Reproduce the listing word for word, leaving every picture behind.

====================

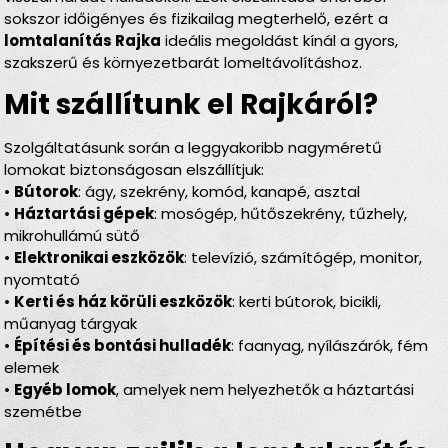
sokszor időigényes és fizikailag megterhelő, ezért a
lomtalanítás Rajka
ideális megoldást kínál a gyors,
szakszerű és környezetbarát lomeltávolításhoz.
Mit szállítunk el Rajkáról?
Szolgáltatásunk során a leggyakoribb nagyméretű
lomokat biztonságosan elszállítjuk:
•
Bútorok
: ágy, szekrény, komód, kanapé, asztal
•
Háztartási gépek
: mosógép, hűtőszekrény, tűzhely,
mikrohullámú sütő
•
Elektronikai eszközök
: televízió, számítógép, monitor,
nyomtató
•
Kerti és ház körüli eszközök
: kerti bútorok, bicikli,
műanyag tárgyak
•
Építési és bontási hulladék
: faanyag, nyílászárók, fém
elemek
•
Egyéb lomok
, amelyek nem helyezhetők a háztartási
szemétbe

====================

| ANSWER BELOW |
sokszor időigényes és fizikailag megterhelő, ezért a
lomtalanítás Rajka
ideális megoldást kínál a gyors,
szakszerű és környezetbarát lomeltávolításhoz.
Mit szállítunk el Rajkáról?
Szolgáltatásunk során a leggyakoribb nagyméretű
lomokat biztonságosan elszállítjuk:
•
Bútorok
: ágy, szekrény, komód, kanapé, asztal
•
Háztartási gépek
: mosógép, hűtőszekrény, tűzhely,
mikrohullámú sütő
•
Elektronikai eszközök
: televízió, számítógép, monitor,
nyomtató
•
Kerti és ház körüli eszközök
: kerti bútorok, bicikli,
műanyag tárgyak
•
Építési és bontási hulladék
: faanyag, nyílászárók, fém
elemek
•
Egyéb lomok
, amelyek nem helyezhetők a háztartási
szemétbe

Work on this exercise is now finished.